Extend the mailing-list reply below about HAProxy's handling of gRPC traffic over HTTP/2, writing on from its last sentence.

» **Document text**:
--------------------------------------------------

On Sat, Sep 16, 2023 at 10:02 PM Илья Шипицин <[email protected]> wrote:
> I wonder if there're gRPC test tests similar to h2spec (I couldn't findI am  
> them)

I am not aware of a single binary that could be used as a gRPC test
for proxies. The closest thing that I can think of is examples from
official gRPC libraries. Internally, the Go library runs a Bash script
for CI "Run extra tests" to check the outputs of examples. It can be
seen at https://github.com/grpc/grpc-go/blob/v1.58.1/examples/examples_test.sh
and could be adopted for HAProxy, by overriding the client `-addr`
flag. There are no guarantees that it continues being maintained in
the current format though.

---

But, gRPC is essentially a framework (binary encoding and custom
headers) for object-oriented HTTP/2. My observed issue is an HTTP/2
processing issue by HAProxy, when the frontend client doesn't send an
END_STREAM flag.

When I implement a similar scenario in other languages, the failure
rate is much lower. For example, I pushed a custom Java client to
https://github.com/sigv/grpcopen/tree/main/java that I was testing
with nginx (same HAProxy configuration as my other proof). When this
request succeeds, however, the session state is reported SD--. The
gRPC example to me is simply the most reliable failure, as there is
some timing involved, which I can't seem to yet figure out fully.

To highlight H2 standard (RFC7540), section 8.1 states "the last frame
in the sequence bears an END_STREAM flag". It is however never
clarified if that's a "MUST" or a "SHOULD". The client could be argued
as non-compliant, assuming it is intended as "MUST". Maybe this is the
reason why the h2spec project does not cover such a scenario ("who
would do such a thing").

--------------------------------------------------

» **Extracted records**:

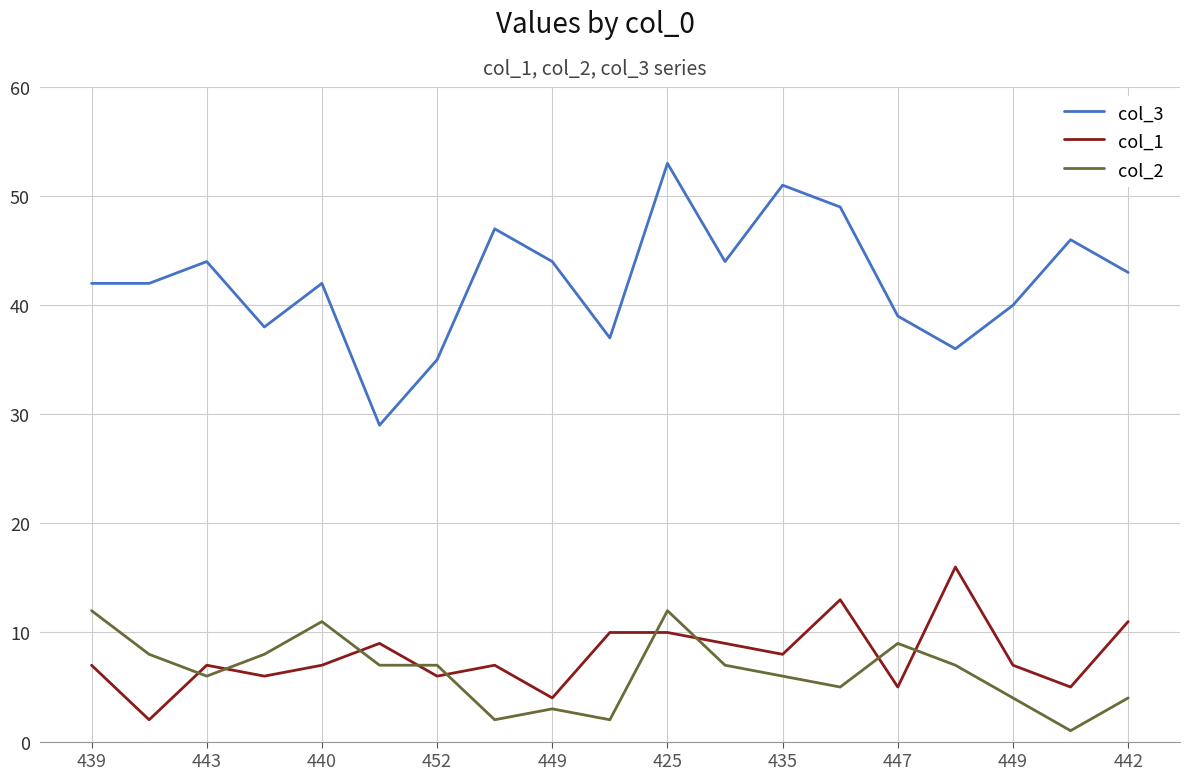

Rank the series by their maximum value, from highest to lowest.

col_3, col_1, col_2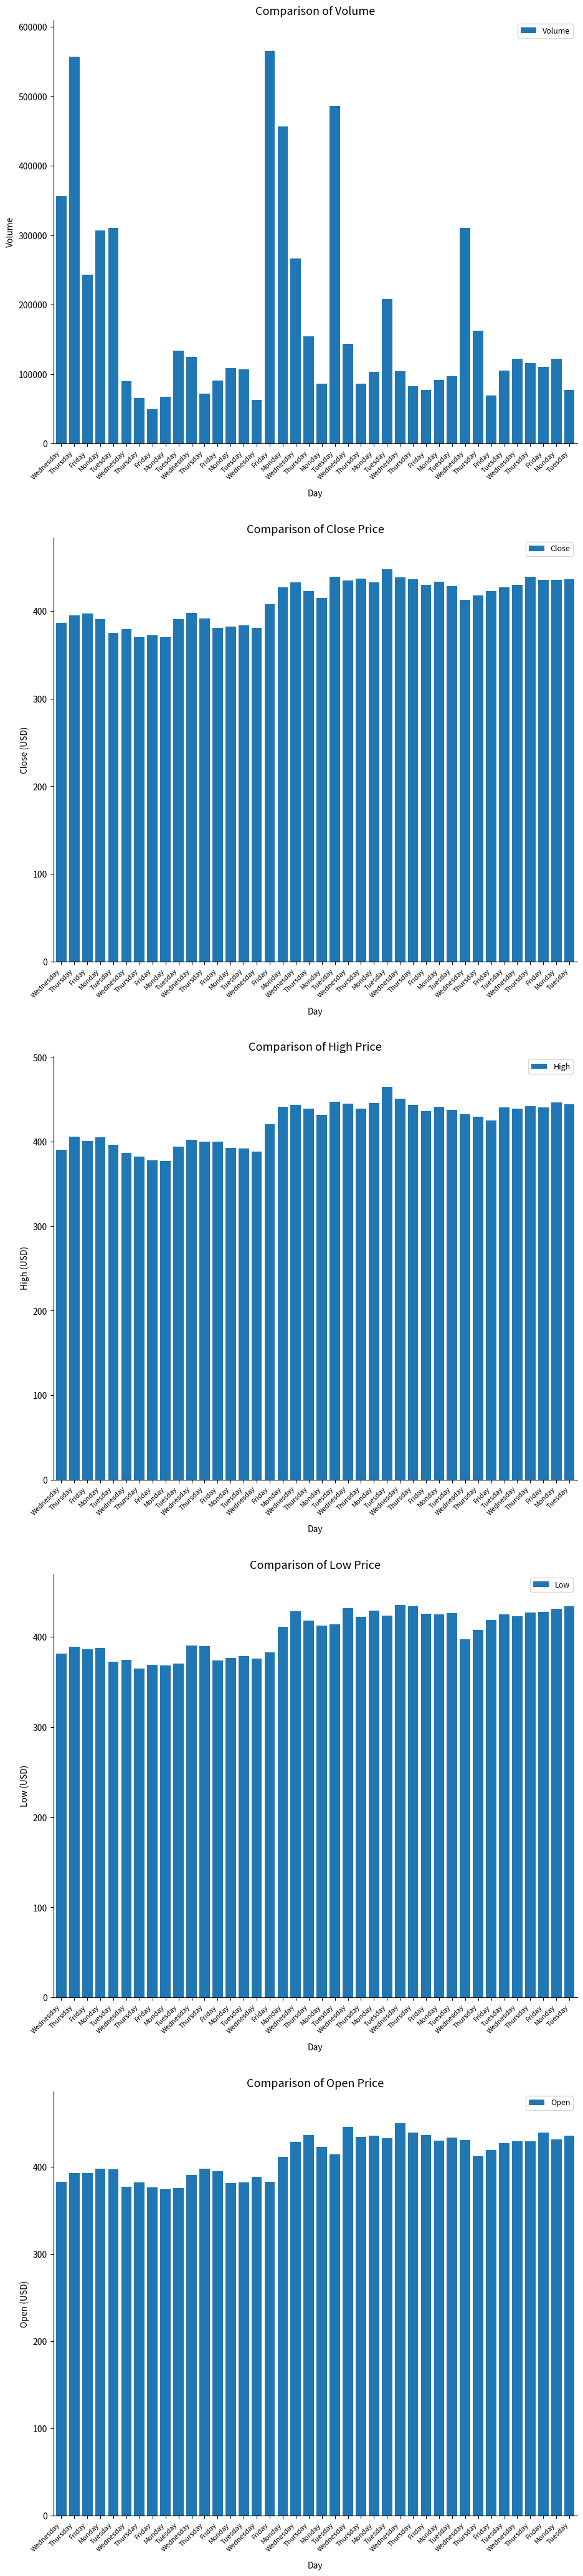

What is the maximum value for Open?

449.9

--------------------------------------------------

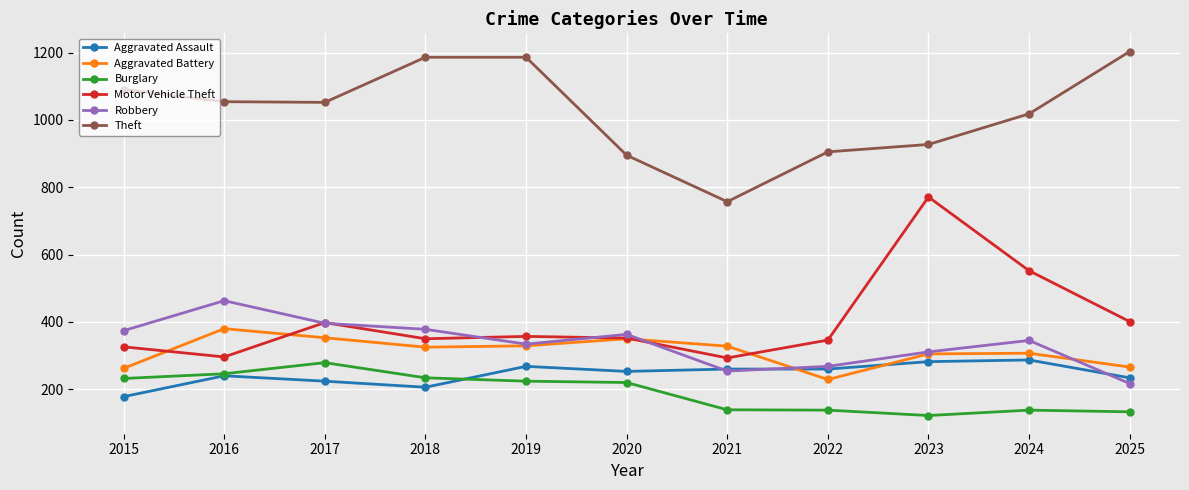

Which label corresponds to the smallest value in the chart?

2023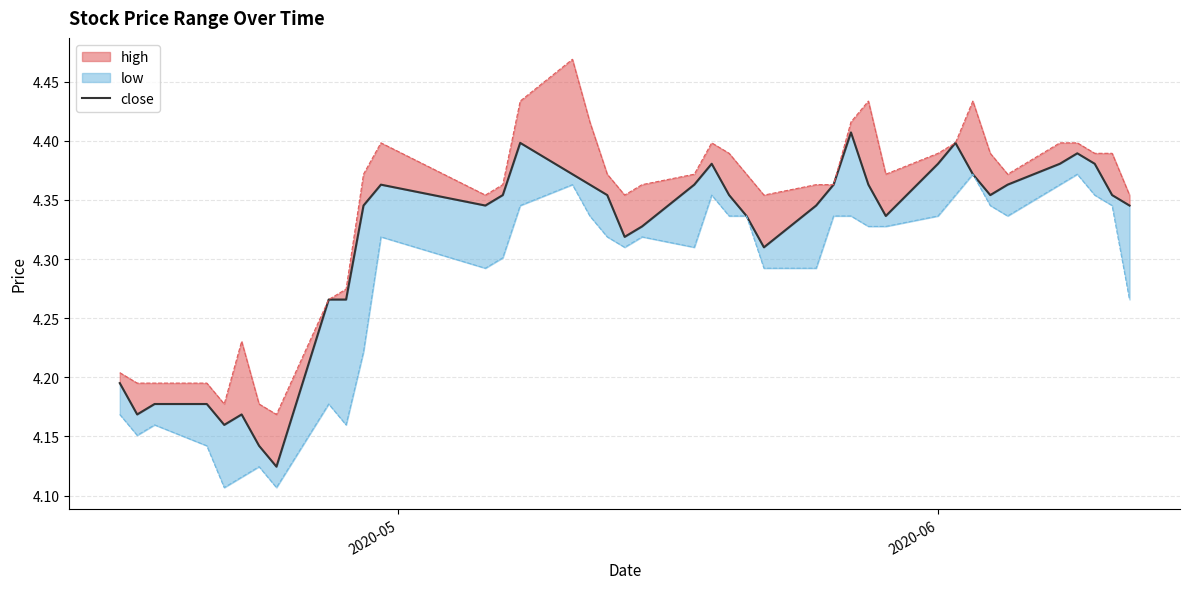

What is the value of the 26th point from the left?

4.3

--------------------------------------------------

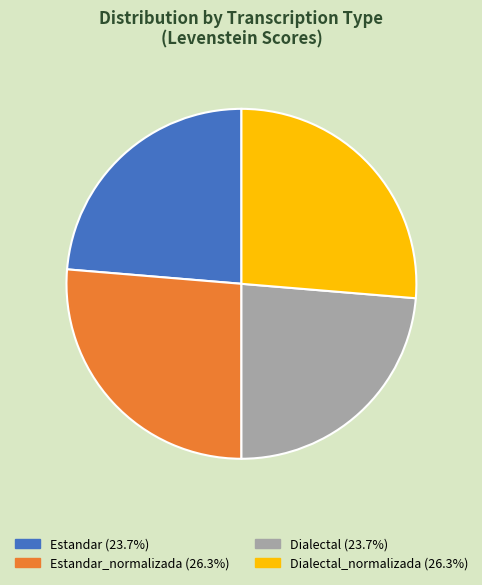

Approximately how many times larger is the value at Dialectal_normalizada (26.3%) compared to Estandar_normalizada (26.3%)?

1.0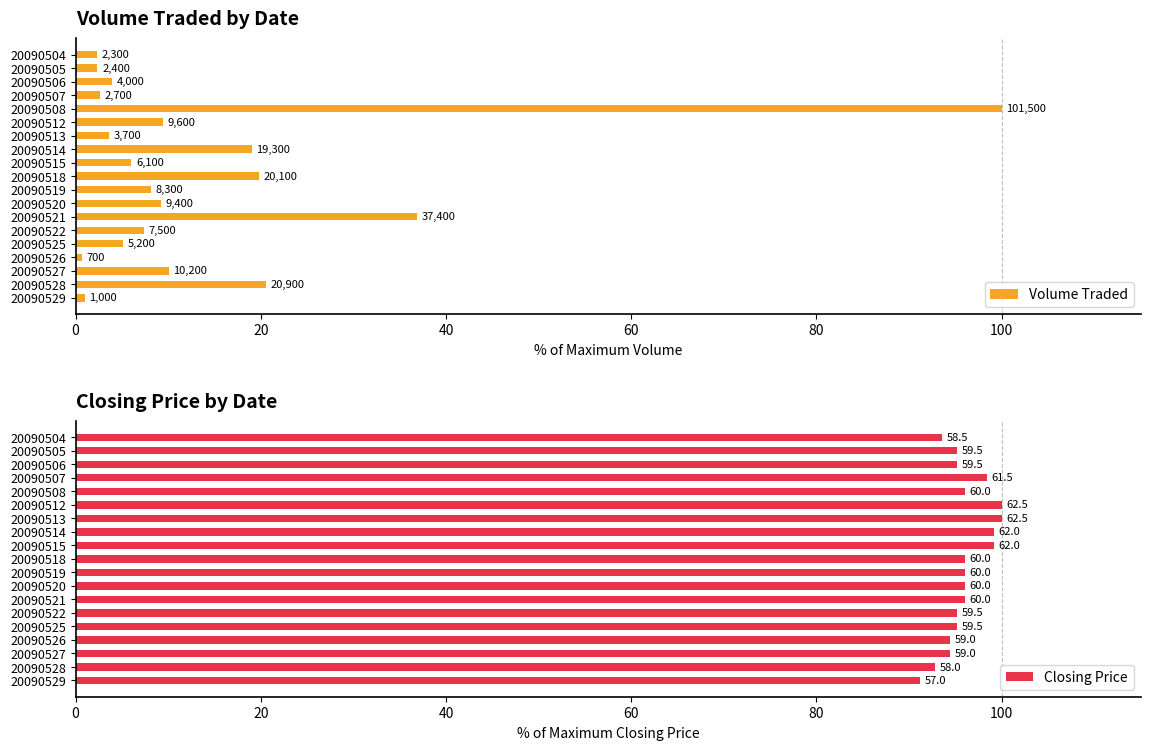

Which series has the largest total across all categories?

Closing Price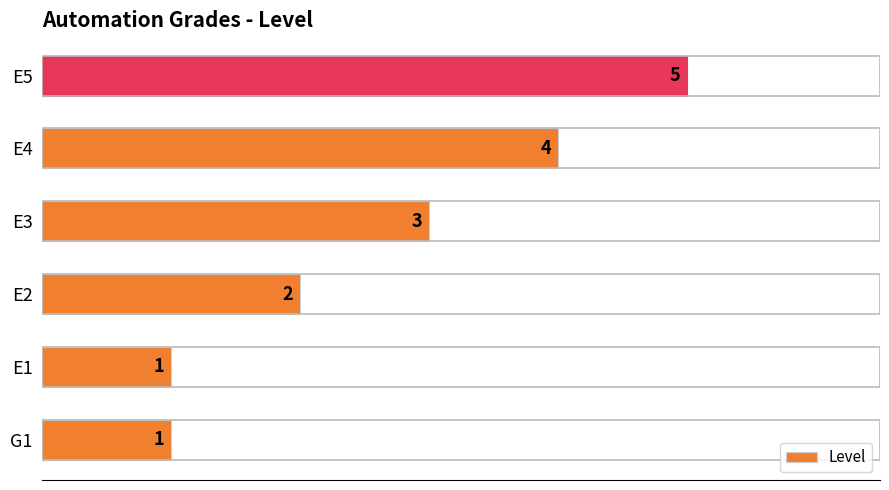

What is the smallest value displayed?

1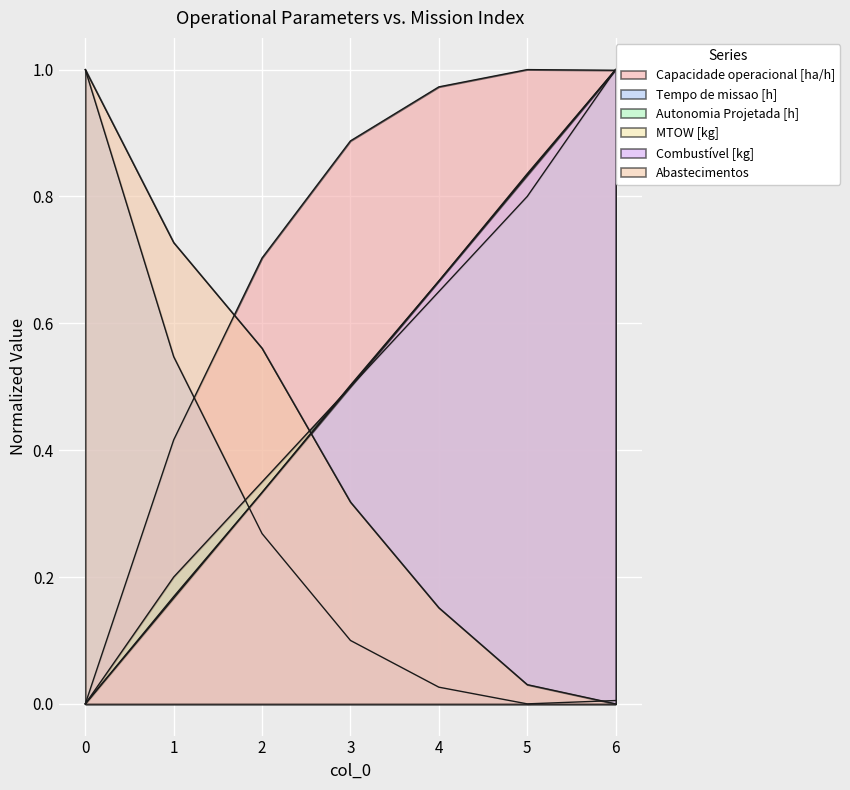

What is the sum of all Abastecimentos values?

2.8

--------------------------------------------------

» **Response area**:
What is even more important for this issue though, is the last
paragraph of the same section:

   An HTTP response is complete after the server sends -- or the client
   receives -- a frame with the END_STREAM flag set (including any
   CONTINUATION frames needed to complete a header block).  A server can
   send a complete response prior to the client sending an entire
   request if the response does not depend on any portion of the request
   that has not been sent and received.  When this is true, a server MAY
   request that the client abort transmission of a request without error
   by sending a RST_STREAM with an error code of NO_ERROR after sending
   a complete response (i.e., a frame with the END_STREAM flag).
   Clients MUST NOT discard responses as a result of receiving such a
   RST_STREAM, though clients can always discard responses at their
   discretion for other reasons.

To paraphrase, when the backend server sends END_STREAM, the response
is complete and the server is not interested in the request data
anymore. The END_STREAM is a success in the eyes of the H2 spec, and
"clients MUST NOT discard responses as a result" (that is - HAProxy is
expected to send the response to client when END_STREAM). HAProxy
should not treat it as an abrupt close. When the backend server sends
RST_STREAM(NO_ERROR) to abort the connection, HAProxy must simply stop
sending data to the backend server.

I understand there is some complexity with the mux, and tieing H1 into
it. But the H2 spec says the exchange is successful, and the observed
half-close is okay.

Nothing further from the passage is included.